At yesterday's meeting of the advisory committee and ad hoc advisers in Bethesda, Maryland, Alan Guttmacher, director of the National Institute of Child Health and Human Development (NICHD), which oversees the study, said that NIH was looking for "an exploration by thoughtful, informed folks" of various sampling strategies. NCS Director Steven Hirschfeld later clarified that the role of the 105 counties had not yet been decided: "We don't know yet what locations will be in the sampling frame or not."
During the daylong discussion, committee members and others warned about the perils of a convenience sample of providers. "I'm very leery of a convenience sample no matter how convenient it may be," said Edward Sondik, director of the Centers for Disease Control and Prevention's National Center for Health Statistics. He said that a sample that doesn't represent the country's geographic diversity could miss important environmental exposures that affect health. Relying on health care organizations could also leave out certain groups such as undocumented immigrants and the working poor, others said. (One dissenting view came from committee member Jeffrey Krischer of the University of South Florida, Tampa, who suggested that the results could be "weighted" to reflect any population.)
Several people also expressed concerns about NIH's plan to save money by relying on providers' electronic medical records. Because methods vary, there will be "problems" even with simple measurements such as a young child's height, warned committee member Bruce Gelb of Mount Sinai Hospital in New York City.
Others pointed out that NIH has already spent several years (and around $460 million of the more than $750 million spent so far on NCS) building relationships with hospitals and communities at the 40 vanguard sites. "Surely we should be trying to use some of the investment made," said Yale University epidemiologist Michael Bracken, a meeting observer.
Bracken was among investigators from 28 of the 40 vanguard sites—many of whom spoke at the meeting—who offered the advisory committee an alternative plan that would randomly sample providers within the 105 counties. Their plan lays out ways to conduct the main study within a $3 billion budget by cutting out some biological samples and tests and enrolling fewer women preconception.

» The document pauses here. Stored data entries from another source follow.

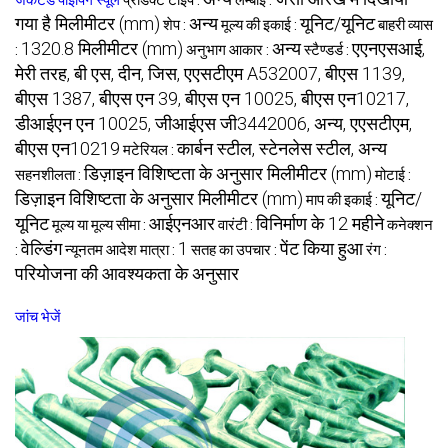
जैकेटेड पाइपिंग स्पूल
प्रॉडक्ट टाइप :
लम्बाई :
गया है मिलीमीटर (mm)
अन्य
यूनिट/यूनिट
शेप :
मूल्य की इकाई :
बाहरी व्यास
1320.8 मिलीमीटर (mm)
अन्य
एएनएसआई,
:
अनुभाग आकार :
स्टैण्डर्ड :
मेरी तरह, बी एस, दीन, जिस, एएसटीएम A532007, बीएस 1139,
बीएस 1387, बीएस एन 39, बीएस एन 10025, बीएस एन10217,
डीआईएन एन 10025, जीआईएस जी3442006, अन्य, एएसटीएम,
बीएस एन10219
कार्बन स्टील, स्टेनलेस स्टील, अन्य
मटेरियल :
डिज़ाइन विशिष्टता के अनुसार मिलीमीटर (mm)
सहनशीलता :
मोटाई :
डिज़ाइन विशिष्टता के अनुसार मिलीमीटर (mm)
यूनिट/
माप की इकाई :
यूनिट
आईएनआर
विनिर्माण के 12 महीने
मूल्य या मूल्य सीमा :
वारंटी :
कनेक्शन
वेल्डिंग
1
पेंट किया हुआ
:
न्यूनतम आदेश मात्रा :
सतह का उपचार :
रंग :
परियोजना की आवश्यकता के अनुसार
जांच भेजें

Guttmacher said after the meeting that the consensus was clearly in favor of a probabilistic sample. "I think that was the overwhelming thing that came from the discussion," Guttmacher told ScienceInsider. But NIH plans to seek more input from federal statisticians and others before it makes a decision. "It's not an 'either-or.' We need to come up with an exact design at this point," Guttmacher said.
NIH hopes to have more concrete proposals by the July meeting of the advisory committee. The agency aims to issue requests for proposals for the main study before the fiscal year ends on 30 September.
Jennifer Culhane of the University of Pennsylvania and Children's Hospital of Philadelphia (CHOP) told ScienceInsider that she didn't believe NIH was seriously considering retaining the 105 counties. "Much of this [meeting] is theater," Culhane said, pointing out a recent document NIH prepared for Congress suggesting that it has already decided on a convenience sample. Once the two vanguard centers run by CHOP close down, she added, "I am 100% planning on being out of this. And I have been involved with this study for over 10 years."